■ **Quoted passage**:

_____

# Cat Crack call?



## singlesix (May 13, 2010)

Anyone use this call? I just ordered one yesterday.









Do you like it?


----------



## youngdon (Mar 10, 2010)

Is that made by crack calls out of Colorado ?


----------



## singlesix (May 13, 2010)

i believe it is


----------



## youngdon (Mar 10, 2010)

The call I own is a distress / howler and it has a very raspy tone to it. I have used it several times with some success, all-in-all I would say I am happy with it. Good luck with yours, let us know how it works.


----------



## singlesix (May 13, 2010)

I had ended up getting the dog crack call instead , because they said it was louder. Well yesterday i called one in with that call a gottem with that call. I havent used alot of different calls but i really like this one. Just wanted to say i like the call and may be ordering more in the future. What is one of your favorite calls Youngdon i may try one of those as well. thanks


----------



## youngdon (Mar 10, 2010)

_____

■ **Dataset excerpts**:
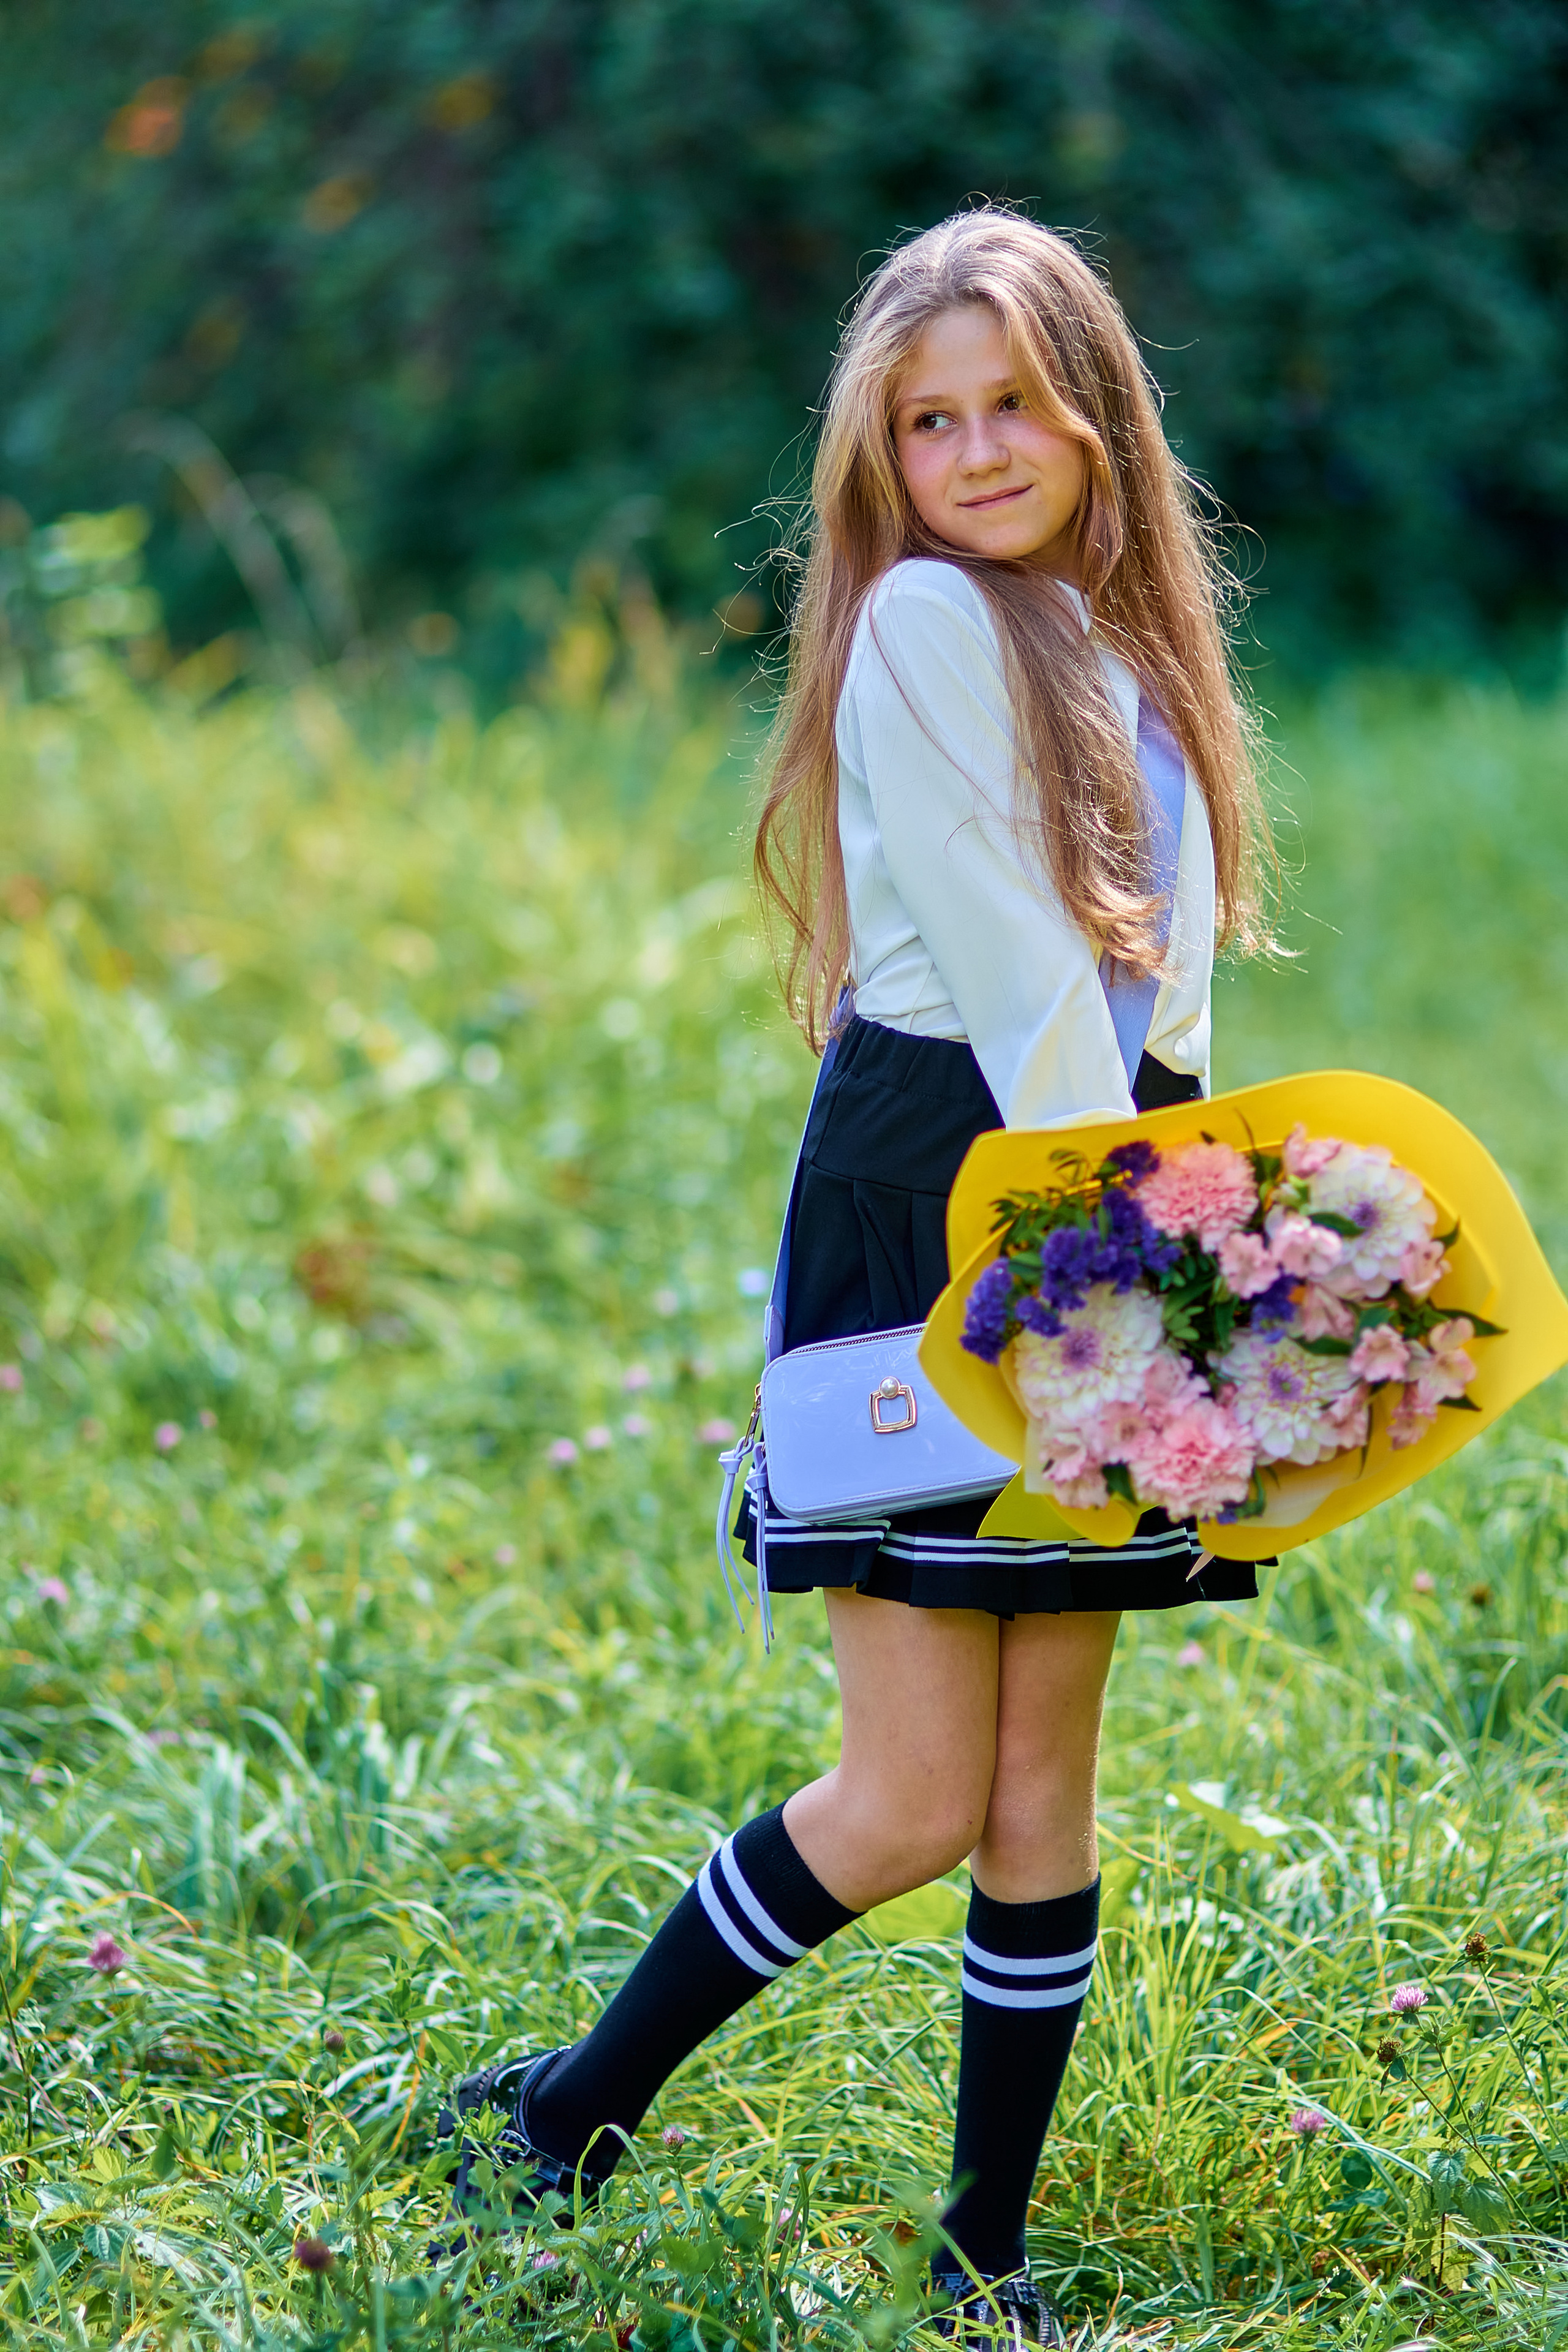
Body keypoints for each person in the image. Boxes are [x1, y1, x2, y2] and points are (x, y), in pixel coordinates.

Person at [436, 207, 1273, 2347]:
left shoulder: (1131, 645)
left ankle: (983, 2264)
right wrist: (1138, 1283)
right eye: (932, 420)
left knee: (1038, 1792)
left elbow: (1158, 990)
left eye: (1014, 403)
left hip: (1110, 1174)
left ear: (1095, 411)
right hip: (953, 1190)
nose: (981, 449)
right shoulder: (919, 623)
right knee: (909, 1794)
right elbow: (1015, 985)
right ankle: (564, 2121)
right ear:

_____

■ **Problems to solve**:
a) In the forum thread about the Cat Crack call, what kind of call does youngdon say he owns?
b) From the forum thread about the Cat Crack call, extract word for word the part that opens with the words containing "i believe it" and closes with "how it works.".

■ **Response list**:
a) A distress / howler call with a very raspy tone.

b)
i believe it is


----------



## youngdon (Mar 10, 2010)

The call I own is a distress / howler and it has a very raspy tone to it. I have used it several times with some success, all-in-all I would say I am happy with it. Good luck with yours, let us know how it works.